Stedenbouwkundige waarde:
Het pand heeft door zijn markante verschijningsvorm met een dominant aanwezige roodgedekte kap, een risaliet met erker en topgevel, en gevarieerde gevelindelingen met opvallende decoratieve accenten, alsmede door zijn prominente vrijstaande ligging in een bijbehorende tuin aan de noordzijde van de Kerkstraat belangrijke situationele waarde. Aan de rechterzijde valt het pand op door een markante en ruim opgezette houten serre met oorspronkelijke ramen en deuren. Het object maakt deel uit van een reeks vrijstaande villa's en landhuisjes uit diverse periodes die karakteristiek zijn voor de lintbebouwing langs de Kerkstraat. Tezamen met de naastgelegen historische panden maakt de onderhavige woning deel uit van een waardevol en in het oog vallend ensemble. De situeringswaarde wordt versterkt door de ligging pal aan de overzijde van de op de Kerkstraat aansluitende Florence Nightingalestraat. Komende vanaf deze straat is het bouwwerk een markante blikvanger.
Cultuurhistorische waarde:
Er is bijzondere cultuurhistorische waarde door de verwijzing naar het groei- en ontwikkelingsproces van de vroegere dorpen Hees en Neerbosch. Als onderdeel van de door villa's, het Sint Jozefklooster en een enkele boerderij bepaalde bebouwing langs de Kerkstraat weerspiegelt de onderhavige woning dan ook de historische ontwikkelingen in het betreffende deel van de gemeente Nijmegen.
"Villa Maria" is een gemeentelijk monument.
datum foto: 1 mei 2017
bron foto: Paul Marsman©
Deze villa is te vinden aan de zuidoostzijde van de Kerkstraat in Hees. Het is een tweelaags woonhuis, gelegen in het oude dorp Hees. De huidige verschijningsvorm van de villa dateert uit 1900-1910.
Van Schevichaven typeerde in 1912 de 19de eeuwse staat van het pand als een "zeer ouderwets huis van verdieping, met een tal van kamers". Het huis, toen bewoond door vier gebroeders Triebels, werd na het overlijden van de laatste der broers verkocht en wisselde in het eerste decennium van de 20ste eeuw driemaal van eigenaar.

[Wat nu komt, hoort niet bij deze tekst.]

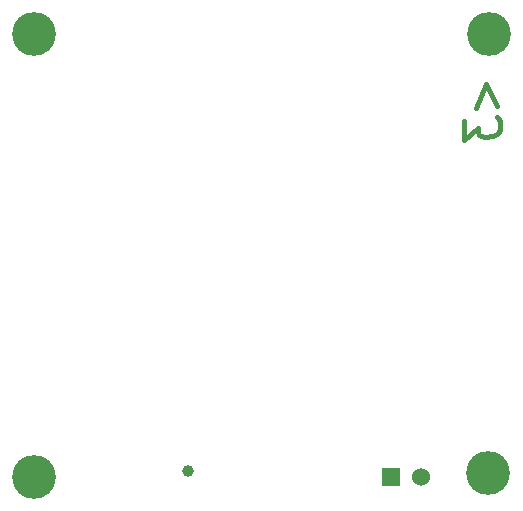
<source format=gbl>
G04 (created by PCBNEW-RS274X (2011-05-25)-stable) date Tue 17 Jan 2012 05:00:04 AM EST*
G01*
G70*
G90*
%MOIN*%
G04 Gerber Fmt 3.4, Leading zero omitted, Abs format*
%FSLAX34Y34*%
G04 APERTURE LIST*
%ADD10C,0.006000*%
%ADD11C,0.017000*%
%ADD12C,0.146000*%
%ADD13C,0.039400*%
%ADD14R,0.060000X0.060000*%
%ADD15C,0.060000*%
G04 APERTURE END LIST*
G54D10*
G54D11*
X48186Y-34957D02*
X48529Y-34152D01*
X48871Y-34872D01*
X47786Y-35388D02*
X47786Y-36007D01*
X48243Y-35617D01*
X48243Y-35759D01*
X48300Y-35848D01*
X48357Y-35888D01*
X48471Y-35922D01*
X48757Y-35886D01*
X48871Y-35824D01*
X48929Y-35769D01*
X48986Y-35666D01*
X48986Y-35381D01*
X48929Y-35292D01*
X48871Y-35253D01*
G54D12*
X33465Y-32480D03*
X48622Y-32480D03*
X48583Y-47126D03*
X33465Y-47244D03*
G54D13*
X38583Y-47047D03*
G54D14*
X45366Y-47244D03*
G54D15*
X46366Y-47244D03*
M02*

</source>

De eerste, mr. Verheijen "verbeterde het huis" en verkocht het aan de heer Mulder die "een groote vertimmering liet aanbrengen, maar "overleed". Nieuwe eigenaar P. van Olden liet "huize Oranjestein aan de achterkant optrekken" en verkocht het in 1911 aan de heer Veldman. Het resultaat van die bouwactiviteiten was voor Van Schevichaven vermoedelijk aanleiding het huis op te waarderen tot "Villa Oranjestein".
Van 1923/24 tot begin jaren 50 was het rusthuis "De Sonnaville" van de R.K. Verpleegsters in het huis gevestigd. Het door dr. De Sonnaville gestichte en naar hem vernoemde rusthuis was algemeen bekend als Huize Sonnaville.
Van 1952-64 diende het huis als jongensopvanghuis van de Broeders van O.L. Vrouwe van Zeven Smarten te Voorhout. Uit die periode dateert een archieftekening voor de aanpassing aan de nieuwe functie. Deze plattegrond en archieffoto's van Huize Sonnaville uit 1923 en 1931 vertonen het huis in de huidige wit gepleisterde gedaante, omzoomd door een tuin met hek op een gemetseld muurtje. Dat hek op muurtje is heden ten dagen vervangen door een gewoon hek.
Het huis ligt op een diep perceel in de nabijheid van het voormalige studiehuis St. Joseph (arch. J.G. Deur, 1929-30).
De Kerkstraat is de oude verbindingsweg tussen Hees en Neerbosch waar in het verleden grote landgoederen en villa's stonden, waarvan er enkele bewaard zijn gebleven.
De straat wordt gekarakteriseerd door een lintbebouwing met vrijstaande historische en eigentijdse panden die een keur aan bouwstijlen vertonen, en waarin het onderhavige pand opvalt vanwege de blokvormige bouwmassa en de rijk geornamenteerde voorgevel. In de Kerkstraat overheerst een landelijke sfeer.
Dit pand is een door gemeente Nijmegen aangemerkt gemeentelijk monument.